Named Entity Recognition

Natural Language Processing

Research

Project Description

Our project investigated the impact of adding morphological data to the input of deep neural networks. We tested additions on downstream tasks - named entity recognition (NER), dependency parsing (DP), and comment filtering (CF) - across various languages. We conducted tests utilizing two distinct architectures: an adapted BERT model and a combination of Fasttext embeddings and LSTM models.

Role

I managed all aspects of testing, data gathering, and experiments related to NER, collaborating with another developer who handled DP and CF tasks. Our research findings were published in the Natural Language Engineering journal, operated by Cambridge University.
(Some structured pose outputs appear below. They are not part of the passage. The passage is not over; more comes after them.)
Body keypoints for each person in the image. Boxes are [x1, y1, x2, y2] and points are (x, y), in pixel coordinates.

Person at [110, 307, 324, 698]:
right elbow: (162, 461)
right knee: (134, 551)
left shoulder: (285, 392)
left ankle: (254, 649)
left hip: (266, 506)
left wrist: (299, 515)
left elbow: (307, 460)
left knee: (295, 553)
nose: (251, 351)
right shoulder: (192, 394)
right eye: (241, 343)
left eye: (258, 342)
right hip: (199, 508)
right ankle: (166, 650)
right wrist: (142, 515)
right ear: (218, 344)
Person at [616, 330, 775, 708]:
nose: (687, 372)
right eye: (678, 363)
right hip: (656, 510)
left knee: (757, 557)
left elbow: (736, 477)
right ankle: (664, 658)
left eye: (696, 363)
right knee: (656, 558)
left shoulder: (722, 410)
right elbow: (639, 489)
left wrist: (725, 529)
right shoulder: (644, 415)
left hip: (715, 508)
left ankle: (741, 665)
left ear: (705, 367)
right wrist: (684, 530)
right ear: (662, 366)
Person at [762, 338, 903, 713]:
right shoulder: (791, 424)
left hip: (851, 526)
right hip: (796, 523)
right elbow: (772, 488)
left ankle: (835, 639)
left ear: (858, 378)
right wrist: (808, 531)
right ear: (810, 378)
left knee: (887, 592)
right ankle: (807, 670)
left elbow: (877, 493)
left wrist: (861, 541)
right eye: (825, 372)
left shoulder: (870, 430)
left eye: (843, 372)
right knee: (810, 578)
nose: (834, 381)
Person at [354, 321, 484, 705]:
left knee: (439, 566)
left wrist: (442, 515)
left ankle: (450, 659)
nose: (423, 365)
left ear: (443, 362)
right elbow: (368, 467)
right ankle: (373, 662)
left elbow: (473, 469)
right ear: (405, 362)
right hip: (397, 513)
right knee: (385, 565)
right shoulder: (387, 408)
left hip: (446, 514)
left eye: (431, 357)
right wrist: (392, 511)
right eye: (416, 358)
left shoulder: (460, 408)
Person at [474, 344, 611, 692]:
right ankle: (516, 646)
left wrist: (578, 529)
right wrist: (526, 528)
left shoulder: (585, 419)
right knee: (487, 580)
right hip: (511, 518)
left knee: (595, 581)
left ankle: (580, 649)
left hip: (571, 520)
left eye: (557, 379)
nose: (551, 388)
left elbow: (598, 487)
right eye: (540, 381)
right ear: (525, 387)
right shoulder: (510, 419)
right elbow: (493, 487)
We utilized Python and PyTorch for machine learning tasks, supported by Scikit-Learn for data analysis.

Project Outcome

Our research demonstrated that incorporating morphological features enhances LSTM-based models' performance for NER and DP tasks. However, for the CF task, the inclusion of these features did not yield noticeable improvements. Regarding BERT-based models, added morphological features showed performance enhancements solely for DP when the features were of high quality (manually checked), while their predicted counterparts did not provide significant improvements.